RECORDS FOR THE TASK —
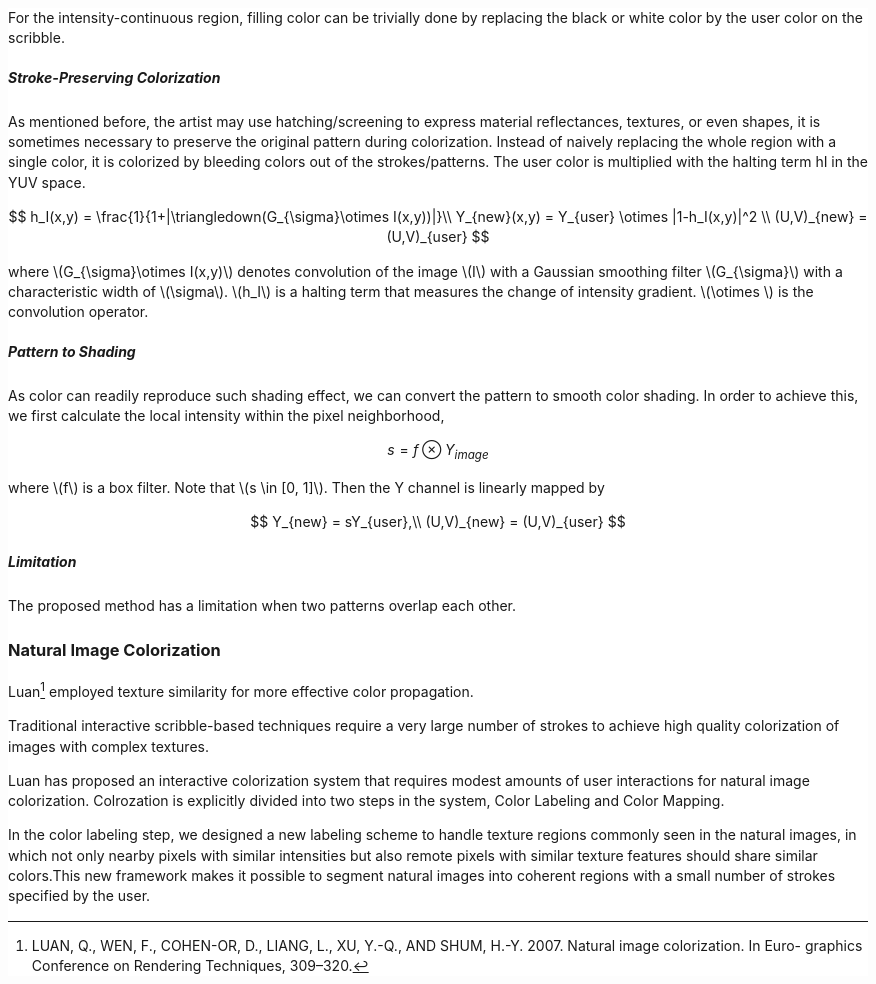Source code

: For the intensity-continuous region, filling color can be trivially done by replacing the black or white color by the user color on the scribble. 

##### Stroke-Preserving Colorization

As mentioned before, the artist may use hatching/screening to express material reflectances, textures, or even shapes, it is sometimes necessary to preserve the original pattern during colorization. Instead of naively replacing the whole region with a single color, it is colorized by bleeding colors out of the strokes/patterns. The user color is multiplied with the halting term hI in the YUV space.

$$
h_I(x,y) = \frac{1}{1+|\triangledown(G_{\sigma}\otimes I(x,y))|}\\
Y_{new}(x,y) = Y_{user} \otimes |1-h_I(x,y)|^2 \\
(U,V)_{new} = (U,V)_{user} 
$$

where \\(G_{\sigma}\otimes I(x,y)\\) denotes convolution of the image \\(I\\) with a Gaussian smoothing filter \\(G_{\sigma}\\) with a characteristic width of \\(\sigma\\). \\(h_I\\) is a halting term that measures the change of intensity gradient. \\(\otimes \\) is the convolution operator.

##### Pattern to Shading

As color can readily reproduce such shading effect, we can convert the pattern to smooth color shading. In order to achieve this, we first calculate the local intensity within the pixel neighborhood,

$$
s=f\otimes Y_{image}
$$

where \\(f\\) is a box filter. Note that \\(s \in [0, 1]\\). Then the Y channel is linearly mapped by

$$
Y_{new} = sY_{user},\\
(U,V)_{new} = (U,V)_{user} 
$$

##### Limitation

The proposed method has a limitation when two patterns overlap each other.

### Natural Image Colorization 

Luan[^2] employed texture similarity for more effective color propagation.

Traditional interactive scribble-based techniques require a very large number of strokes to achieve high quality colorization of images with complex textures.

Luan has proposed an interactive colorization system that requires modest amounts of user interactions for natural image colorization. Colrozation is explicitly divided into two steps in the system, Color Labeling and Color Mapping.

In the color labeling step, we designed a new labeling scheme to handle texture regions commonly seen in the natural images, in which not only nearby pixels with similar intensities but also remote pixels with similar texture features should share similar colors.This new framework makes it possible to segment natural images into coherent regions with a small number of strokes specified by the user.


[^1]: QU, Y., WONG, T.-T., AND HENG, P.-A. 2006. Manga coloriza- tion. ACMTrans. Graph. 25, 3 (July), 1214–1220.
[^2]: LUAN, Q., WEN, F., COHEN-OR, D., LIANG, L., XU, Y.-Q., AND SHUM, H.-Y. 2007. Natural image colorization. In Euro- graphics Conference on Rendering Techniques, 309–320.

YOUR TASK — Wherever a line above contains the string "proposed", copy that line.

OUTPUT OF THE EXERCISE —
The proposed method has a limitation when two patterns overlap each other.
Luan has proposed an interactive colorization system that requires modest amounts of user interactions for natural image colorization. Colrozation is explicitly divided into two steps in the system, Color Labeling and Color Mapping.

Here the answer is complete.